Todo está seco en la cordillera. La tierra, las plantas, las caras de la poca gente que deambula por los paisajes inmensos. El agua que hay es fría, helada. Baja de la montaña, límpida, y cuando no se revuelve por el paso de un animal se puede tomar derecho, aunque increíblemente tiene gusto a río. El viento congelado hace su aporte y todo se seca aún más. Las montañas son como montones de tierra suelta, como si un gigante hubiera hecho un pozo en algún lado y hubiera depositado en los Andes el resto. Algunos cerros tienen piedras inmensas y es inevitable no pensar en hombres de neandertal vestidos con cueros y garrotes cazando alguna presa. No es fantasía: las montañas están tan vacías de vida que tranquilamente podría ser un viaje en el tiempo.

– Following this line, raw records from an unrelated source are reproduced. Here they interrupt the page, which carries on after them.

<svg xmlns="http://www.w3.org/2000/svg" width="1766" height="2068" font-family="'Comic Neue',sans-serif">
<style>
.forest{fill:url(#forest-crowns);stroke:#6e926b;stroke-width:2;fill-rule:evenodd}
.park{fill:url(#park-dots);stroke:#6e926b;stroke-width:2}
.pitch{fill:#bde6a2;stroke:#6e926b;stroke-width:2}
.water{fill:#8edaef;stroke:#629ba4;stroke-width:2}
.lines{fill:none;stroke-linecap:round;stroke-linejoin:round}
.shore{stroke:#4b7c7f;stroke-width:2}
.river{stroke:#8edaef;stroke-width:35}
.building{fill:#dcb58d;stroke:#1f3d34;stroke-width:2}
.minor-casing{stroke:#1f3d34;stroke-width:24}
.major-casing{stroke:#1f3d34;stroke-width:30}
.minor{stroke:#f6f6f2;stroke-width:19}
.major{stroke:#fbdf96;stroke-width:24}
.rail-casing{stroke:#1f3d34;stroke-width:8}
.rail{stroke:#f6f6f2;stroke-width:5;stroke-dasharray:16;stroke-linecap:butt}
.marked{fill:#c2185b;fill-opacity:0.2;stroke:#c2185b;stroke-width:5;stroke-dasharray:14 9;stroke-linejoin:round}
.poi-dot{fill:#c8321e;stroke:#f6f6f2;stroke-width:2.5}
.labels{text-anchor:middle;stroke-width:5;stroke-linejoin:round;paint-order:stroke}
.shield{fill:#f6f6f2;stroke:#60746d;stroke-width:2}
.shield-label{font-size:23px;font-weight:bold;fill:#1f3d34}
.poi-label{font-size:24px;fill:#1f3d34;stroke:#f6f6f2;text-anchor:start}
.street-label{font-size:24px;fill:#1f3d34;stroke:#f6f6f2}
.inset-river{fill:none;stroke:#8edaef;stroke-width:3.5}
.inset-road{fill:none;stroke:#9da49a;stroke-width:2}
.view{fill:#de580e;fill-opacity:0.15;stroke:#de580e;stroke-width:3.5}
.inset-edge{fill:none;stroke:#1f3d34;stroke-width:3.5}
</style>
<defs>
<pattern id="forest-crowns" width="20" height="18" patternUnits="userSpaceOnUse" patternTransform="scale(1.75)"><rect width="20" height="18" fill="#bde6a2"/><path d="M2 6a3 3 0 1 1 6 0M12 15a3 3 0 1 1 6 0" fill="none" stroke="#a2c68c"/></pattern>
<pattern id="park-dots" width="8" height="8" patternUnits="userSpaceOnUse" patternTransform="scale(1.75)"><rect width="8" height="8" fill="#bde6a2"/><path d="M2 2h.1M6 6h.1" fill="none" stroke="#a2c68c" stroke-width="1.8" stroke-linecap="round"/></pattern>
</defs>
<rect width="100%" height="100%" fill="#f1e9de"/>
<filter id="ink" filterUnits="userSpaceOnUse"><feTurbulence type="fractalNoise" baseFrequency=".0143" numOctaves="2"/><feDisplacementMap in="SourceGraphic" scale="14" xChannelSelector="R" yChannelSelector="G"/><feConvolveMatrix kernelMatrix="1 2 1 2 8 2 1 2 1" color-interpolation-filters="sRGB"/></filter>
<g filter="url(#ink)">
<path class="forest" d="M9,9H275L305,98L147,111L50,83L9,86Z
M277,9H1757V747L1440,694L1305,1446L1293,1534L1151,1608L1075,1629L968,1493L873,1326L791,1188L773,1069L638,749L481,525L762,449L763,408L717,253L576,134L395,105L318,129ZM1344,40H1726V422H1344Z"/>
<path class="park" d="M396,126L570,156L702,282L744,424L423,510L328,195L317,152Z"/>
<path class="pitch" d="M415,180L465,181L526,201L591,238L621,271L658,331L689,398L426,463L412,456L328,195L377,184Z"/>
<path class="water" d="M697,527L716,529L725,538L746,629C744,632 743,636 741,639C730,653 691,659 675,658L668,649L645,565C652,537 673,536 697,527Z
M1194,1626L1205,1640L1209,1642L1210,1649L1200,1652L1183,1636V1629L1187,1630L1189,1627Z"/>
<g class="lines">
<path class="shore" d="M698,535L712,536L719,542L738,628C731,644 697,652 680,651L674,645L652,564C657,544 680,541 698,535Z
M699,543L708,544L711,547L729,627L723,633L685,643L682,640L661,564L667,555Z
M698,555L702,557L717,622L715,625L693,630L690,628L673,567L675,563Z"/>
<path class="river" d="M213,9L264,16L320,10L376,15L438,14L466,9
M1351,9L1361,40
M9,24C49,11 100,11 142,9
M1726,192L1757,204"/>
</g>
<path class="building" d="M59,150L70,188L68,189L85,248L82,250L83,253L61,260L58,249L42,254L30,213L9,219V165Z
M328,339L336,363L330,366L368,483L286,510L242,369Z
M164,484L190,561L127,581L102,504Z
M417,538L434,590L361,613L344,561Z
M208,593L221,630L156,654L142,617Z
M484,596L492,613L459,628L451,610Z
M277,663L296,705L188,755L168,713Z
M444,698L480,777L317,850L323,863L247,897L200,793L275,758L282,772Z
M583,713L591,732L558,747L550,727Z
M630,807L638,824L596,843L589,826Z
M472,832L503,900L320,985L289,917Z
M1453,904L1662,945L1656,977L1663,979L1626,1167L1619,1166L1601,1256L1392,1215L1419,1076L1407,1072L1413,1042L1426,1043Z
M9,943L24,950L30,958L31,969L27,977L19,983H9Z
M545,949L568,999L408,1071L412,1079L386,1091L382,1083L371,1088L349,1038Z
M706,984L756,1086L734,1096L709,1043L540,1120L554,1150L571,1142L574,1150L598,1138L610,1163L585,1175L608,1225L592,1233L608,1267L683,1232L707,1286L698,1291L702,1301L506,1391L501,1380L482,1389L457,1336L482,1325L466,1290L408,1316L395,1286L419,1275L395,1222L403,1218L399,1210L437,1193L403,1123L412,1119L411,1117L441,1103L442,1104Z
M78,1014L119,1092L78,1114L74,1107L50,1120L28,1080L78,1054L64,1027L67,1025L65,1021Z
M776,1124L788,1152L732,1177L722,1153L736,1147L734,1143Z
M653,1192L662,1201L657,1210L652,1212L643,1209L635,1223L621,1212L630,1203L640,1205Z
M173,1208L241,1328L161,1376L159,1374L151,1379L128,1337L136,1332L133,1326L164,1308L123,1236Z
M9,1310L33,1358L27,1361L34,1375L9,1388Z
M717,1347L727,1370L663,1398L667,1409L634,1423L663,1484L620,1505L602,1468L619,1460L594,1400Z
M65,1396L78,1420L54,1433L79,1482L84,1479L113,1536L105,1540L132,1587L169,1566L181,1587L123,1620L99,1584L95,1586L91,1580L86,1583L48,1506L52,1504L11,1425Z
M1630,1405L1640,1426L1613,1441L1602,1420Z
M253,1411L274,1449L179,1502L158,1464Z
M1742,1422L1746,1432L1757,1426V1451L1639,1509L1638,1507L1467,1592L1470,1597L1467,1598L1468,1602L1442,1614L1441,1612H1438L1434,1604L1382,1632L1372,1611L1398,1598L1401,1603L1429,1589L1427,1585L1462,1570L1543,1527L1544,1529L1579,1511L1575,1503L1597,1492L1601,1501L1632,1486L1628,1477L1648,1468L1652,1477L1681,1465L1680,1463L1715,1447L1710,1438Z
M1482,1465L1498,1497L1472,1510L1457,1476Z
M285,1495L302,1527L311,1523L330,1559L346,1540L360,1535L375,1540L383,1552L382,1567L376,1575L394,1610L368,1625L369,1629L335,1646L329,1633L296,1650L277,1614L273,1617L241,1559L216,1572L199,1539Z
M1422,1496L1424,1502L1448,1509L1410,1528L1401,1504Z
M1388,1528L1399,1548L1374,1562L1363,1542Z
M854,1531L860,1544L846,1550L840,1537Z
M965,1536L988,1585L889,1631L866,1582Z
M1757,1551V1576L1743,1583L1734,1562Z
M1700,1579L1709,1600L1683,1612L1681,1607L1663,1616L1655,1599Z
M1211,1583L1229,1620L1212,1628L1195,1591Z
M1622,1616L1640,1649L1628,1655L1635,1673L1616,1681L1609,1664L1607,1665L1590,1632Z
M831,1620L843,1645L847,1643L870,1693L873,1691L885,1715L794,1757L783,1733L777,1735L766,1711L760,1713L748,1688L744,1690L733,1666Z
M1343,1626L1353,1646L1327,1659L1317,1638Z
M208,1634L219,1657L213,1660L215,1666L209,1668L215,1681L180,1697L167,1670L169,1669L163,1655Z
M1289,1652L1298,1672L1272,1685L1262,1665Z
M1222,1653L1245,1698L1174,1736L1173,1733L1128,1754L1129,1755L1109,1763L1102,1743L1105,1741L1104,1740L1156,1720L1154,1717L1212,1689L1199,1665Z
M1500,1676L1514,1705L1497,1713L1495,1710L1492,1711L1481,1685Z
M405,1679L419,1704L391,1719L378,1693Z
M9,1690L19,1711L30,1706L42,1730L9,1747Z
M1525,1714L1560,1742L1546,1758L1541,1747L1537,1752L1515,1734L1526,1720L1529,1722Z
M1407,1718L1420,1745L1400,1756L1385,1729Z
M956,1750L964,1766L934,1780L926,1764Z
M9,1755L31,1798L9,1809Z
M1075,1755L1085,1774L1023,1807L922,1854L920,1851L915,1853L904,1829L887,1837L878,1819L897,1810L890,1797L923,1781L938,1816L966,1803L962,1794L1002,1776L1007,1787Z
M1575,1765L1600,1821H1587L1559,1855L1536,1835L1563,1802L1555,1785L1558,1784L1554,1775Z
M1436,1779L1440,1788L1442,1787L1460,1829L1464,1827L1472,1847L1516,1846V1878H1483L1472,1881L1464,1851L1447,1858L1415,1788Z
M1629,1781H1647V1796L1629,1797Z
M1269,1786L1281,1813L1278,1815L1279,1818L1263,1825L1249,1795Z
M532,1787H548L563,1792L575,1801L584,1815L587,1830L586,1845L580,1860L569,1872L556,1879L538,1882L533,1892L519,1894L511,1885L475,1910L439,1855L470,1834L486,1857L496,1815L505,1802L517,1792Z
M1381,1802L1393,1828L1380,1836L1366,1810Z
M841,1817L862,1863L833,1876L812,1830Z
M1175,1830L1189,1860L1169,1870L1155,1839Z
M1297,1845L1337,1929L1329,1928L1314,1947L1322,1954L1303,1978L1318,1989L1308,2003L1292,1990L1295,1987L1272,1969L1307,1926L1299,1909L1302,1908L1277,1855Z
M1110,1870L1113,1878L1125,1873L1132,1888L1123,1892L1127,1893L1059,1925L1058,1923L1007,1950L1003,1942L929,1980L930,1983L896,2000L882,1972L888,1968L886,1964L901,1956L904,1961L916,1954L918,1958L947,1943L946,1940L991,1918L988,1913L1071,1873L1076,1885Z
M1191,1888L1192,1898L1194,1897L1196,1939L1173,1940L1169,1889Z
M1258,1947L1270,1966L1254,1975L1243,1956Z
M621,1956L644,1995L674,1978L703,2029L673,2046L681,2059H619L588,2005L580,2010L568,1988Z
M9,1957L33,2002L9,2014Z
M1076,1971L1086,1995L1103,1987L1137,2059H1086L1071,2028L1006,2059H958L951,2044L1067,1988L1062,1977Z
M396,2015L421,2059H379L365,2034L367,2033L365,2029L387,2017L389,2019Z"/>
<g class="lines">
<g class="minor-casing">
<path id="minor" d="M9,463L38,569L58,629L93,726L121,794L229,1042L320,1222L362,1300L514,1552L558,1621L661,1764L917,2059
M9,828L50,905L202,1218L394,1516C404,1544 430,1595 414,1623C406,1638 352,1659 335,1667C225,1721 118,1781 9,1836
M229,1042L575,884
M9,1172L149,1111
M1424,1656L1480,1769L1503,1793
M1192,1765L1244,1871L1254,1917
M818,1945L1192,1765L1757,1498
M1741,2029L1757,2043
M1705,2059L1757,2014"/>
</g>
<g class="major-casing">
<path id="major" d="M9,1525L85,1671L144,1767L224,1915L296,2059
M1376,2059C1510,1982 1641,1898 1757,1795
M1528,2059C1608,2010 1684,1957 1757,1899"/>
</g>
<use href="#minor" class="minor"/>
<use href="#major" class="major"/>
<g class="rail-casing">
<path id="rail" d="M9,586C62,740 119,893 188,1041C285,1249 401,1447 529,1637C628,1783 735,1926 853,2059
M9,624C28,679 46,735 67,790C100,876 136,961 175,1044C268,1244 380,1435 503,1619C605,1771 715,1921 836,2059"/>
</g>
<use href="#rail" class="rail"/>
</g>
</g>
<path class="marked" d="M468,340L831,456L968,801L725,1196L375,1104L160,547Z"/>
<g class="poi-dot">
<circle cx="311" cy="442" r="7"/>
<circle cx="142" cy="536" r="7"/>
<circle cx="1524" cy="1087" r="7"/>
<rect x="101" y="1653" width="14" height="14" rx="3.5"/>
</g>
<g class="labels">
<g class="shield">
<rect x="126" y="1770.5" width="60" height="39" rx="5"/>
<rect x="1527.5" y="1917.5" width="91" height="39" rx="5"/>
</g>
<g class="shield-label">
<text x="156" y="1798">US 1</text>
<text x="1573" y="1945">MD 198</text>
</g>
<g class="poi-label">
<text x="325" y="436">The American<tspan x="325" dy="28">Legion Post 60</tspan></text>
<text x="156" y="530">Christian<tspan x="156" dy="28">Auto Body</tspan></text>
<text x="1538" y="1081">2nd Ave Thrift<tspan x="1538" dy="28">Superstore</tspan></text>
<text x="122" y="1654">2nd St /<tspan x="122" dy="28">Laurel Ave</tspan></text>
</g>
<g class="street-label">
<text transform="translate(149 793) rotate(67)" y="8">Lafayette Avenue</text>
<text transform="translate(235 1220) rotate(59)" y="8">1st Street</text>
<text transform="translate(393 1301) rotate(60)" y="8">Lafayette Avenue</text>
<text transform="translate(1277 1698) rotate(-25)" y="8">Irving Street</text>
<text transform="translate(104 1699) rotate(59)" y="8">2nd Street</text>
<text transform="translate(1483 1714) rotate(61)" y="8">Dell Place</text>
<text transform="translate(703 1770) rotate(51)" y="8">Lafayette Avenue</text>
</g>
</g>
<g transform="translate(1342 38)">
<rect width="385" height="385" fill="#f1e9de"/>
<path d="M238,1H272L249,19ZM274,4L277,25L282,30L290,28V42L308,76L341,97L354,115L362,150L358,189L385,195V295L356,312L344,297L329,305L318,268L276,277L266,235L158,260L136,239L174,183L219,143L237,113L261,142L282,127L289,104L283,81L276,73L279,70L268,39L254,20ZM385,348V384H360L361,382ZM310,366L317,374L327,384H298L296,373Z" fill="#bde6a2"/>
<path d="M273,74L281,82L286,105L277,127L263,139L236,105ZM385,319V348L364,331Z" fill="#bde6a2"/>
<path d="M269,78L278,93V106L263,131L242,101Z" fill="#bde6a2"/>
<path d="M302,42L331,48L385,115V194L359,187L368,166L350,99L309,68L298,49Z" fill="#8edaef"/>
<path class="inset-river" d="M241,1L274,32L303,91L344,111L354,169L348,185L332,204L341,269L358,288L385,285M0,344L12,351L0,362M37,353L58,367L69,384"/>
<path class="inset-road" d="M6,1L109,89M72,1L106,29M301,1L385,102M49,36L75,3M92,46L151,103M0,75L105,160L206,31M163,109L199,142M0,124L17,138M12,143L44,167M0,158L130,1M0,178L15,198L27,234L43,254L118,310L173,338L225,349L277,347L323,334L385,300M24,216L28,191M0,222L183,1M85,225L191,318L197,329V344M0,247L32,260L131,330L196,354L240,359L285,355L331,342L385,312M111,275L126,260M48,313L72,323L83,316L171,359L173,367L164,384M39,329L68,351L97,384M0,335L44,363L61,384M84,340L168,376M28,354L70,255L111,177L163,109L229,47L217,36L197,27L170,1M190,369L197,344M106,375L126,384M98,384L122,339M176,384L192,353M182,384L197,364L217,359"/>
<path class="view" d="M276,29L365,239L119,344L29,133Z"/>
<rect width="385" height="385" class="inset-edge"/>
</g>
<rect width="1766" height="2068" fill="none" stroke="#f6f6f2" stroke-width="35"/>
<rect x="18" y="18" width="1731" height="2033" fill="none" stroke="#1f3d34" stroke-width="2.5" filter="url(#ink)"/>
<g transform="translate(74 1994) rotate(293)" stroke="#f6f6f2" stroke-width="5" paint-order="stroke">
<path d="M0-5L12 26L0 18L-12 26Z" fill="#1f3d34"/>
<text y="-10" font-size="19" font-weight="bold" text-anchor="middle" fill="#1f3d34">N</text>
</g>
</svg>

San Martín decidió cruzar los Andes en 1814, cuando entendió que para ganarle el terreno a los españoles y declarar la independencia en Argentina no era posible si la libertad no se convertía en un objetivo continental. Mientras los realistas tuvieran asentamientos militares en América latina, la amenaza seguiría vigente.
Cada año, el Gobierno de San Juan rememora ese cruce por el paso de Los Patos, el camino que recorrió San Martín para llegar a Chile, en donde peleó una de las batallas fundamentales para la liberación del continente y la posterior consolidación de la independencia regional.
En palabras, la misión parece simple: hay que llegar al límite con Chile el 12 de febrero, día en que se conmemora la batalla de Chacabuco, participar de un acto con autoridades argentinas y chilenas, intercambiar regalos, y volver a San Juan. Lo complicado es el trayecto: para hacerlo hay que recorrer en el lapso de seis días más de 100 kilómetros a lomo de mula y cruzar dos picos que superan los 4.300 metros de altura.
Los que ya lo hicieron hablan todo el tiempo del Espinacito y la Ventana de la Onda, los cerros en cuestión. Los que no lo hicieron miran con un gesto tenso, que pone los cachetes duros y los ojos espantados y abiertos. Todos respiran hondo.